Re: GAppInfo and the working directory
- From: Paul Davis <paul linuxaudiosystems com>
- To: Alexander Larsson <alexl redhat com>
- Cc: gtk-devel-list gnome org
- Subject: Re: GAppInfo and the working directory
- Date: Thu, 28 Jan 2010 07:43:00 -0500
On Thu, Jan 28, 2010 at 3:34 AM, Alexander Larsson <alexl redhat com> wrote:
> On Wed, 2010-01-27 at 19:25 +0100, Jannis Pohlmann wrote:
>> Hey,
>>
>> I've found little information on how to set the working directory for
>> applications started via GAppInfo on the net. The only mail I stumbled
>> across was this one:
>>
>> http://mail.gnome.org/archives/gtk-list/2008-October/msg00041.html
>>
>> It says there are no plans at all to support modifying the working
>> directory through GAppLaunchContext because the result of the
>> launch operation is unpredictable due of the variety of ways to spawn
>> applications (fork, exec, D-Bus, crazy Windows stuff).
>
> Its not just the "protocol" used to spawn. Its also the fact that
> launching may not start a new application but rather activate some
> existing one, and in that case its not really a good idea to change the
> current directory of the running process.

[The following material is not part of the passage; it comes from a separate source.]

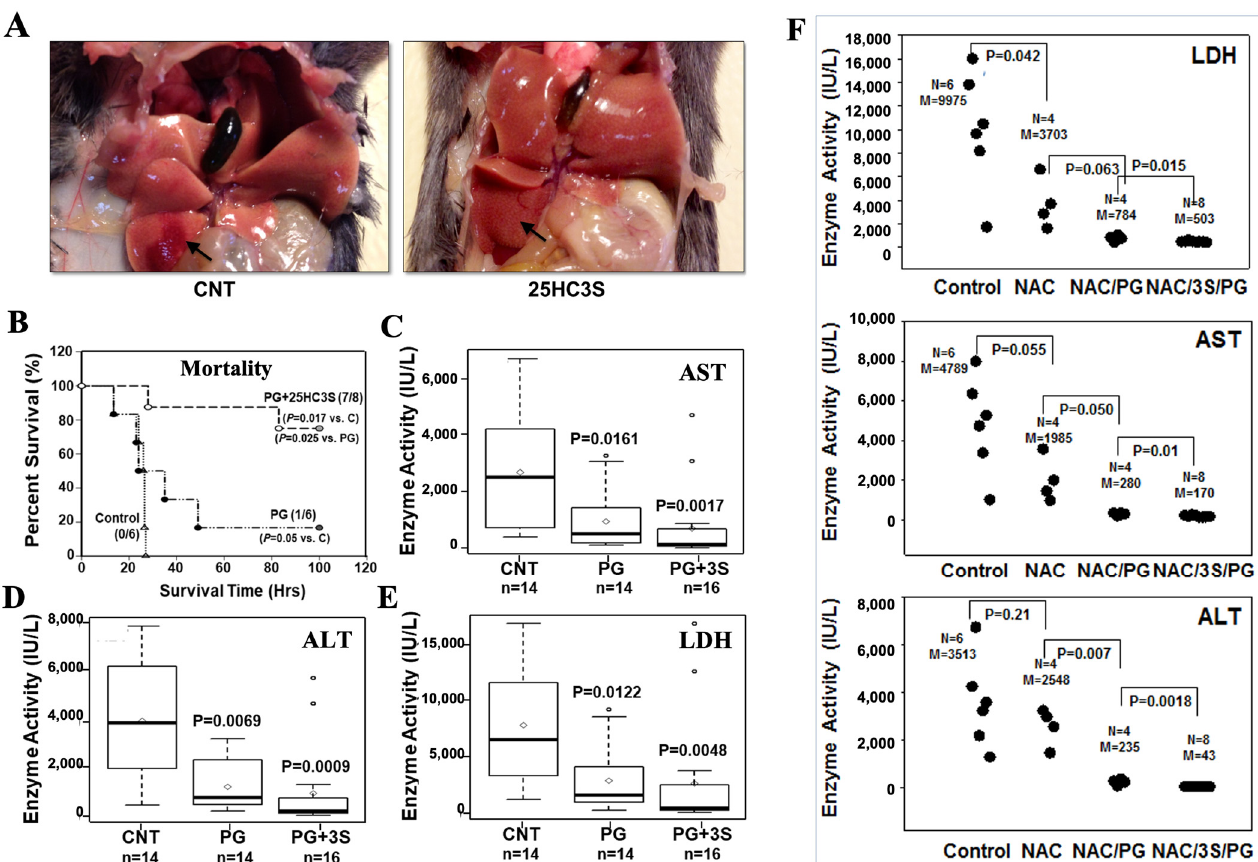
Figure 1. 25HC3S treatment improves organ function and survival rates in APAP overdose mice. 12-week-old female C57BL/6J mice were administered either with control ( n = 6), vehicle ( n = 6) or 25HC3S ( n = 8) 2 h before APAP (600 mg/kg) treatment. ( A ) The gross observation of liver after treated with 25HC3S in mice. The arrow indicates the site of APAP induced liver injury. ( B ) Mouse survival rates was observed and recorded up to 100 h. ( C – E ) The mice were injected with 350 mg/kg APAP and after half hour mice were intravenously treated with 10% glucose in sterile water for the control group, vehicle (20% propylene glycol (PG), 4% hydroxypropyl- β -cyclodextrin (HBC) in 10% glucose/water) for the PG group, and 25 mg/kg 25HC3S in vehicle for the 25HC3S group, respectively. After 24 h, serum activities of AST, ALT, and LDH were determined by a clinical laboratory. CNT: represents control mice with APAP injection only; PG: represents vehicle with PG treated control mice; 3S: 25HC3S treated mice. Solid bar shows the average value of each group. ( F ) Effects of PG, 25HC3S in PG, NAC, NAC in PG, and NAC+25HC3S in PG on injured liver function using the models as shown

just a footnote: i've been hacking on the implementation of similar
stuff for the OS X backend. it has some similar issues. so far, the
only things i've come across that really feel as they are better off
being handled by GTK rather than the app itself are:
* discovering the file(s) used to spawn the application (by dbl-click)
* noticing requests to open new files driven by dbl-clicking in a file manager
* handling requests to quit that come from sources other than the
apps own menus/shortcuts or the WM. OS X has several such sources.
on OS X, the first two are pretty much equivalent, and handled by what
is referred to as a cocoa delegate, which in essence is just an object
that implements a couple of methods (openFile and openFiles). the
latter is similar, except that the method returns a value indicating
whether the app really should exit.
it would be nice to have a single GTK object that covers this kind of
thing in as x-platform a way as possible.